Start the service, access the service domain name, and jump to Github for login. If the login users are restricted in the previous step and the current Github account name is not allowed, the login fails when you return to the service.
If successful, you should see a list of your Github repository projects
Project settings
Trusted
Protected
Trusted
Volumes
The project build
Taking my project as an example, I hope that after submitting the code, Drone will help me build the mirror and then push it to the mirror warehouse.
Create a new project, after completing the basic code, create a following.drone.yml under the root directory of the project, use the Docker plug-in of drone, and specify the address and branch of the mirror warehouse.
Since you are using a private repository, you need to log in. At this time, we can fill in some variables in the Secrets column of CI interface for the construction process, so that we will not be exposed to.drone.yml. Add custom DOCKER_USERNAME and DOCKER_PASSWORD fields in the Secrets section as shown in the previous figure, then pass username and password through from_secret in.drone.yml, You don’t need to write it in a configuration file so that it can’t be seen by anyone else who has access to the code.

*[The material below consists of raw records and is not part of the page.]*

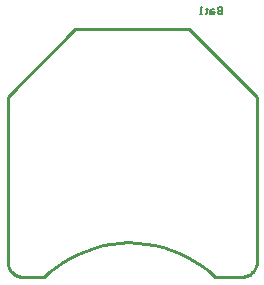
<source format=gbo>
%FSTAX23Y23*%
%MOIN*%
%SFA1B1*%

%IPPOS*%
%ADD25C,0.006000*%
%ADD38C,0.010000*%
%LNpumpminder_v2-1*%
%LPD*%
G54D25*
X0195Y02223D02*
Y022D01*
X01938*
X01934Y02204*
Y02208*
X01938Y02212*
X0195*
X01938*
X01934Y02216*
Y02219*
X01938Y02223*
X0195*
X01922Y02216D02*
X01914D01*
X0191Y02212*
Y022*
X01922*
X01926Y02204*
X01922Y02208*
X0191*
X01898Y02219D02*
Y02216D01*
X01902*
X01894*
X01898*
Y02204*
X01894Y022*
X01882D02*
X01874D01*
X01878*
Y02223*
X01882Y02219*
G54D38*
X01926Y01325D02*
D01*
X01904Y01344*
X01882Y01361*
X01857Y01377*
X01832Y01392*
X01806Y01404*
X01779Y01415*
X01751Y01423*
X01723Y0143*
X01695Y01435*
X01666Y01438*
X01637Y01439*
X01608Y01437*
X01579Y01434*
X01551Y01429*
X01523Y01422*
X01495Y01412*
X01468Y01401*
X01443Y01388*
X01418Y01374*
X01394Y01357*
X01371Y01339*
X01355Y01325*
X01235Y01375D02*
D01*
X01235Y01371*
X01235Y01368*
X01236Y01364*
X01236Y01361*
X01238Y01357*
X01239Y01354*
X0124Y01351*
X01242Y01348*
X01244Y01345*
X01246Y01342*
X01249Y0134*
X01251Y01337*
X01254Y01335*
X01257Y01333*
X0126Y01331*
X01263Y0133*
X01266Y01328*
X01269Y01327*
X01272Y01326*
X01276Y01325*
X01279Y01325*
X01283Y01325*
X01285Y01325*
X02015D02*
D01*
X02018Y01325*
X02021Y01325*
X02025Y01326*
X02028Y01326*
X02032Y01328*
X02035Y01329*
X02038Y0133*
X02041Y01332*
X02044Y01334*
X02047Y01336*
X02049Y01339*
X02052Y01341*
X02054Y01344*
X02056Y01347*
X02058Y0135*
X02059Y01353*
X02061Y01356*
X02062Y01359*
X02063Y01362*
X02064Y01366*
X02064Y01369*
X02064Y01373*
X02065Y01375*
X0184Y0215D02*
X02065Y01925D01*
X0146Y0215D02*
X01485D01*
X01235Y01925D02*
X0146Y0215D01*
X02065Y01375D02*
Y01925D01*
X01235Y01375D02*
Y01925D01*
X01285Y01325D02*
X01355D01*
X01925D02*
X02015D01*
X01475Y0215D02*
X0184D01*
M02*
</source>
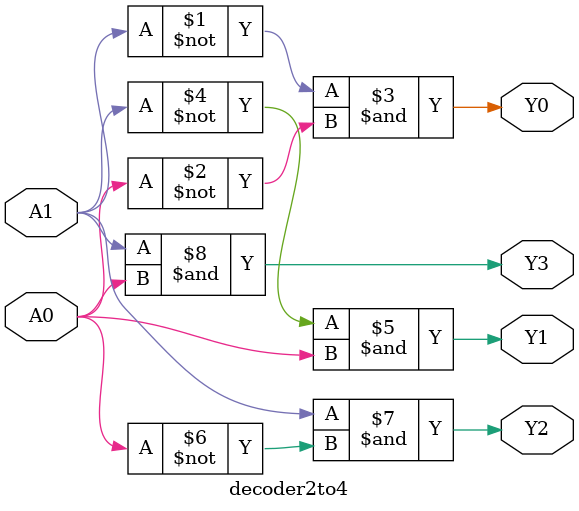
<source format=v>
module decoder2to4(A1,A0,Y3,Y2,Y1,Y0); //descrive la funzione o la struttura del circuito e le porte di collegamento

//dichiarazioni
input A1,A0;    // si definiscono gli input
output Y3,Y2,Y1,Y0; // si definiscono gli output
wire A1,A0,Y3,Y2,Y1,Y0; // si definiscono i collegamenti interni

assign Y0 = (~A1) & (~A0);
// costrutti
assign Y1 = (~A1) & (A0);
assign Y2 = (A1) & (~A0);
assign Y3 = (A1) & (A0);
endmodule

/*Verilog e' case sensitive!*/

/*  SEGNALI VETTORIALI

module decoder2to4 (A,Y);
input [1:0] A; // Ingresso vettoriale a 2 bit
output [3:0] Y; // Uscita vettoriale a 4 bit
wire [1:0] A;
 // Il segnale A è un wire a 2 bit
 wire [3:0] Y;
 // Il segnale Y è un wire a 4 bit
assign Y[0] = (∼A[1])&(∼A[0]);
assign Y[1] = (∼A[1])&( A[0]);
assign Y[2] = ( A[1])&(∼A[0]);
assign Y[3] = ( A[1])&( A[0]);
endmodule

*/
</source>
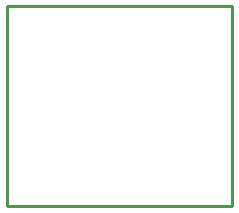
<source format=gbr>
G04 EAGLE Gerber RS-274X export*
G75*
%MOMM*%
%FSLAX34Y34*%
%LPD*%
%IN*%
%IPPOS*%
%AMOC8*
5,1,8,0,0,1.08239X$1,22.5*%
G01*
%ADD10C,0.254000*%


D10*
X0Y0D02*
X190300Y0D01*
X190300Y169420D01*
X0Y169420D01*
X0Y0D01*
M02*

</source>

In addition, because the speed of pulling Docker images is very slow, you can specify the Docker acceleration source by setting the mirror.
---
kind: pipeline
type: docker
name: default
steps:
- name: egg-docker
image: plugins/docker
settings:
mirror: https://xxxx(own user ID).mirror.aliyuncs.com
username:
from_secret: DOCKER_USERNAME
password:
from_secret: DOCKER_PASSWORD
repo: registry.cn-hangzhou.aliyuncs.com/nefelibata/egg
registry: registry.cn-hangzhou.aliyuncs.com
auto_tag: true
trigger:
branch:
- master
event:
- push
Copy the codeOnce confirmed, commit code to the project to trigger a build. If the version of Drone is larger than 1.4.0 and Agent is not enabled, you are likely to be stuck in Pending state like me. This is because Drone is in multi-machine mode by default. If it is a single server, you do not need to set a proxy server. Many configurations on the web teach DRONE_AGENTS_ENABLED=false, but DRONE_AGENTS_DISABLED=true should be used to enable single-machine mode.
Once set up and the build is triggered, you can see that the project has a build process, which pulls the project code into a temporary directory that will be destroyed when the build is complete.
Build complete, push to mirror warehouse, scatter flowers!
Docker
-
networks
The containers of different Docker Compose are different. Each Docker Compose has its own networks. The services mentioned above are separated in different docker-comemess. yml files. We need to make them in the same network. In this case, we can first establish a shared network by executing Docker network Create Treaefik. Then configure networks in each docker-comemage. yml to point to the newly created networks, and finally specify its networks in the container
services: nginx: #... image: nginx networks: - default #... networks: default: external: name: treaefik Copy the code -
other
There are many docker related articles, but I have not encountered any problems in this aspect in the project for the time being, which needs to be recorded.